Montgomery's hard work in midfield make him a crowd favourite but the jewel in the steel crown is Jagielka, a player once labelled 'our Vieira' by Warnock. 'Jags', like Tonge, another man from across the Snake Pass, is capable of playing with distinction in both midfield and defence and has even been Kenny's deputy between the sticks.
In defence, Barnsley-born Chris 'Morgs' Morgan, the club captain, faces a tough step up but will not be found wanting in the desire stakes. His brand of well-meaning yeomanry may well reflect the side's potential soft underbelly. Pace and skill is lacking with perhaps two Jagielkas needed - one for defence, one for midfield. And fans will have to wait to see record £3m signing Claude Davis after a knee injury sustained against Notts County in pre-season. Until he arrives it will be either 38-year-old Short or 35-year-old Chris Lucketti to fill in.
Warnock's team's playing style is hardly likely to be pretty with hard work the ethic that will save them from instant demotion. A straight 4-4-2 is the favoured formation with Tonge and one of Montgomery or Gillespie to provide inspiration from the flanks with the centre of midfield manned by two destroyers.
Those Sheffield Wednesday fans envious at their bitter rivals' presence in the division they have been absent from since 2000 will be a deeper shade of green at the presence of three former Owls in Leigh Bromby, Derek Geary and Alan Quinn with Bromby being one of the classier candidates of the massed ranks of defenders at Warnock's beck and call.

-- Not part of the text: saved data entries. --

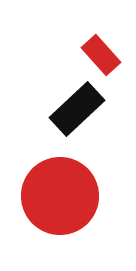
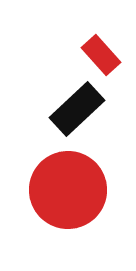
red circle: moved 8 px right, 6 px up
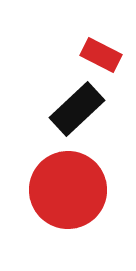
red rectangle: rotated 21 degrees counterclockwise
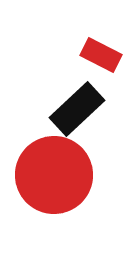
red circle: moved 14 px left, 15 px up
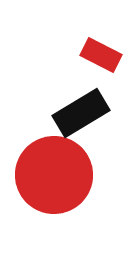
black rectangle: moved 4 px right, 4 px down; rotated 12 degrees clockwise
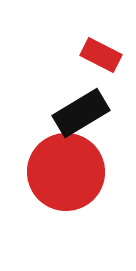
red circle: moved 12 px right, 3 px up
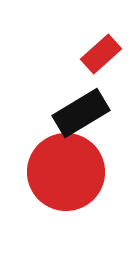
red rectangle: moved 1 px up; rotated 69 degrees counterclockwise
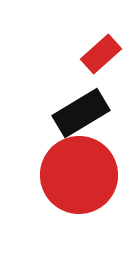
red circle: moved 13 px right, 3 px down
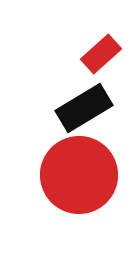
black rectangle: moved 3 px right, 5 px up
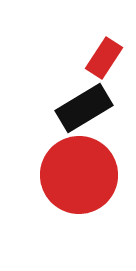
red rectangle: moved 3 px right, 4 px down; rotated 15 degrees counterclockwise
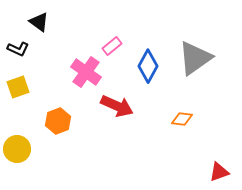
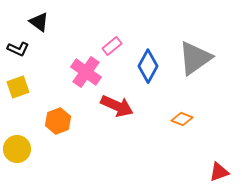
orange diamond: rotated 15 degrees clockwise
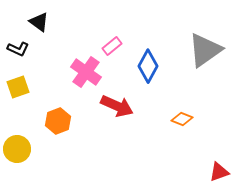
gray triangle: moved 10 px right, 8 px up
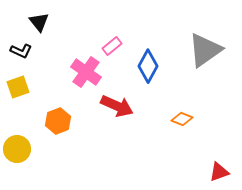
black triangle: rotated 15 degrees clockwise
black L-shape: moved 3 px right, 2 px down
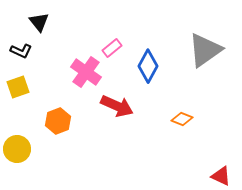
pink rectangle: moved 2 px down
red triangle: moved 2 px right, 4 px down; rotated 45 degrees clockwise
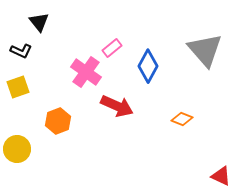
gray triangle: rotated 36 degrees counterclockwise
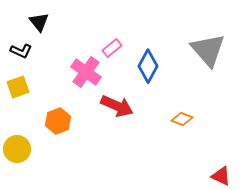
gray triangle: moved 3 px right
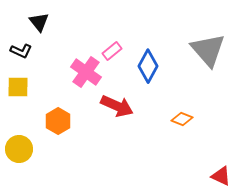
pink rectangle: moved 3 px down
yellow square: rotated 20 degrees clockwise
orange hexagon: rotated 10 degrees counterclockwise
yellow circle: moved 2 px right
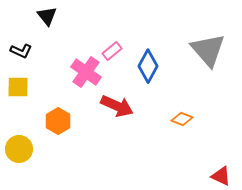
black triangle: moved 8 px right, 6 px up
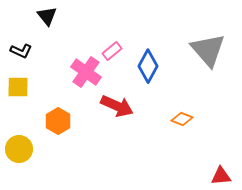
red triangle: rotated 30 degrees counterclockwise
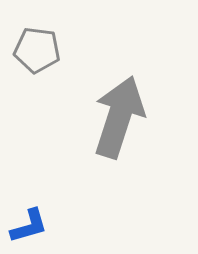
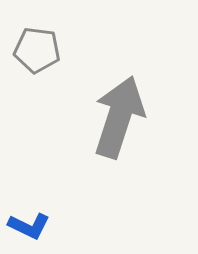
blue L-shape: rotated 42 degrees clockwise
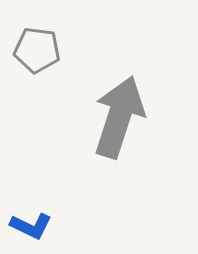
blue L-shape: moved 2 px right
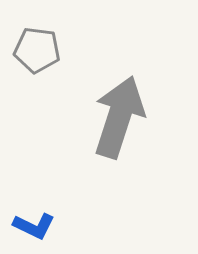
blue L-shape: moved 3 px right
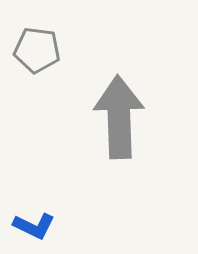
gray arrow: rotated 20 degrees counterclockwise
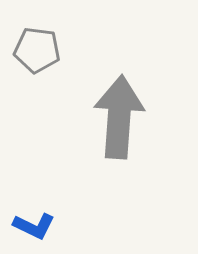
gray arrow: rotated 6 degrees clockwise
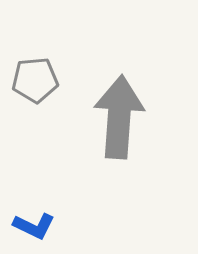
gray pentagon: moved 2 px left, 30 px down; rotated 12 degrees counterclockwise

Long-time residents in the latter stages of the cup competitions, where a few Premiership scalps have been taken, Blades finally have a chance to cut it with the big boys week-on-week.
Warnock's motormouth and win-at-all-costs approach should see him towards the top of the league in managerial column inches. Ever the self-publicist, he won't mind that. But he'd swap it for 17th in the league come the evening of Sunday 13th May.